While still being a part of the larger organizational framework of police departments, these units offer services including victim support, crisis intervention, and specialized investigations that are comparable to those provided by women's police stations.

== Policewomen in New York City ==
Women started working in New York City's jail in the 1800s by cleaning cells and, sometimes supervising prisoners. By 1890s, women began to work with female crime victims, with cases of sex crimes and matters involving children and babies, but they were still not allowed to hold the title of "officer". Although there was comparable building in the early 20th century, the New York City Police Department did not have permanent, stand-alone women's police stations like those in some other nations. In 1921, the Women's Police Unit which was put into place by the New York City Police Department saw the light of day, indeed this was a first of its kind which saw to it that the female officers dealt with cases related to women, children and moral welfare issues. However, the unit was disbanded in 1923. The Women's Bureau, which functioned inside the department and addressed problems like juvenile delinquency, domestic conflicts, and sexual offenses, was created in 1924. These advancements drew upon prior positions such as police matrons, who oversaw female inmates' but had little authority in the middle of the 1800s. Through time, after mid 20th century reforms, New York City transitioned from gender-based policing to full integration which saw the disappearance of women's units and women's entry into all roles. Even though there are no women only police stations anymore, specialist departments like victim services and domestic violence units nevertheless perform comparable tasks inside a single policing system.

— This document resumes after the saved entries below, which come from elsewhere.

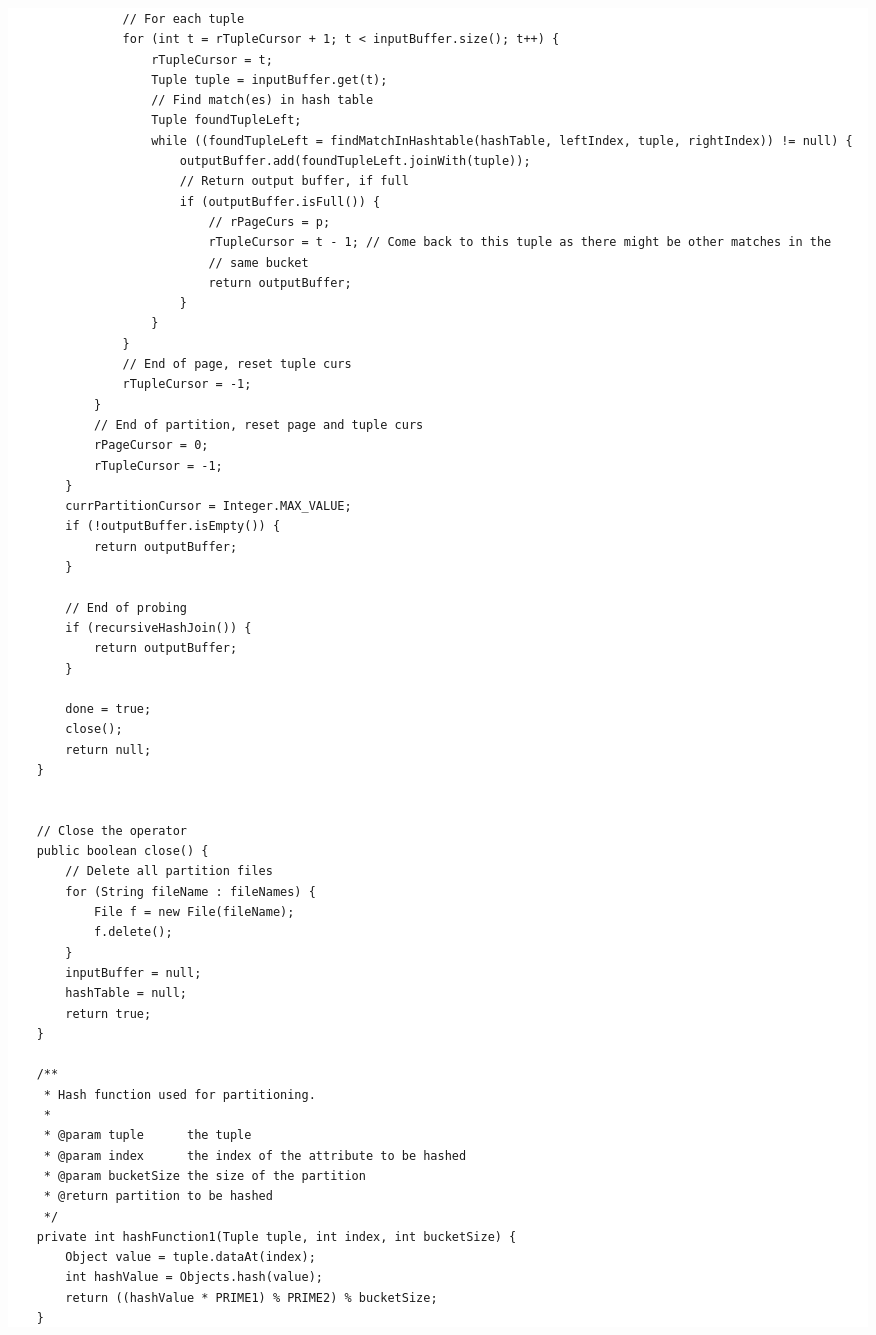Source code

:                     // For each tuple
                    for (int t = rTupleCursor + 1; t < inputBuffer.size(); t++) {
                        rTupleCursor = t;
                        Tuple tuple = inputBuffer.get(t);
                        // Find match(es) in hash table
                        Tuple foundTupleLeft;
                        while ((foundTupleLeft = findMatchInHashtable(hashTable, leftIndex, tuple, rightIndex)) != null) {
                            outputBuffer.add(foundTupleLeft.joinWith(tuple));
                            // Return output buffer, if full
                            if (outputBuffer.isFull()) {
                                // rPageCurs = p;
                                rTupleCursor = t - 1; // Come back to this tuple as there might be other matches in the
                                // same bucket
                                return outputBuffer;
                            }
                        }
                    }
                    // End of page, reset tuple curs
                    rTupleCursor = -1;
                }
                // End of partition, reset page and tuple curs
                rPageCursor = 0;
                rTupleCursor = -1;
            }
            currPartitionCursor = Integer.MAX_VALUE;
            if (!outputBuffer.isEmpty()) {
                return outputBuffer;
            }
    
            // End of probing
            if (recursiveHashJoin()) {
                return outputBuffer;
            }
    
            done = true;
            close();
            return null;
        }
    
    
        // Close the operator
        public boolean close() {
            // Delete all partition files
            for (String fileName : fileNames) {
                File f = new File(fileName);
                f.delete();
            }
            inputBuffer = null;
            hashTable = null;
            return true;
        }
    
        /**
         * Hash function used for partitioning.
         *
         * @param tuple      the tuple
         * @param index      the index of the attribute to be hashed
         * @param bucketSize the size of the partition
         * @return partition to be hashed
         */
        private int hashFunction1(Tuple tuple, int index, int bucketSize) {
            Object value = tuple.dataAt(index);
            int hashValue = Objects.hash(value);
            return ((hashValue * PRIME1) % PRIME2) % bucketSize;
        }
    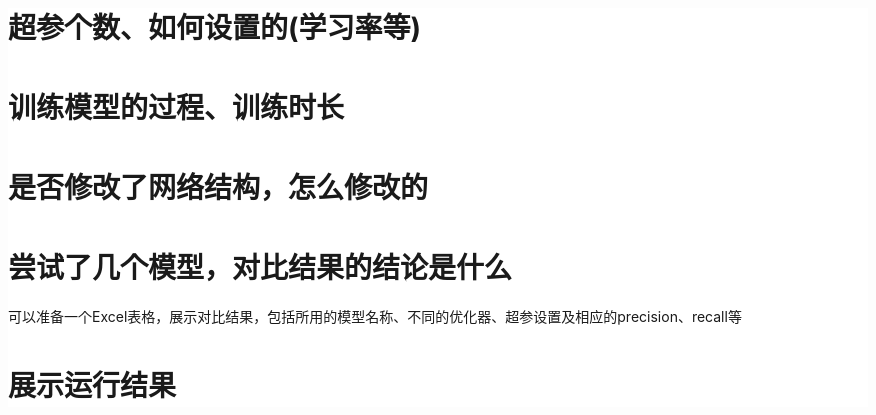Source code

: 

# **超参个数、如何设置的(学习率等)**

 

# **训练模型的过程、训练时长**

 

# **是否修改了网络结构，怎么修改的**

 

# **尝试了几个模型，对比结果的结论是什么**

可以准备一个Excel表格，展示对比结果，包括所用的模型名称、不同的优化器、超参设置及相应的precision、recall等

#  

# **展示运行结果**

== Important Women in Law Enforcement in United States ==

- Alice Stebbins Wells One of the first American women to be sworn in as a police officer in Los Angeles, 1910. She promoted greater female recruitment and contributed to the legitimization of women's roles in law enforcement.
- Lola Baldwin The first United States police officer in Portland, Oregon, 1908.
- Isabella Goodwin' The first New York City's female police detective. Goodwin went undercover to expose a bank robber in 1912.
- Georgia Ann Robinson The United States' first black female police officer in Los Angeles, 1916. She was a detective as well as an advocate for abuse of victims.
- Mary Hamilton Lead one of the first attempts at a women-focused police force, the Women's Police Precinct in New York City, 1921.
- Cathy Lanier The Washington, D.C. Metropolitan Police Department's first female chief is renowned for her leadership and modern policing innovations.
- Juanita Holmes One of the New York Police Department's highest ranking uniformed posts, Chief of Patrol, was held by the first Black women.
- Catrina Bonus The United States Secret Service Uniformed Division's first female Deputy Chief in its 100-year history.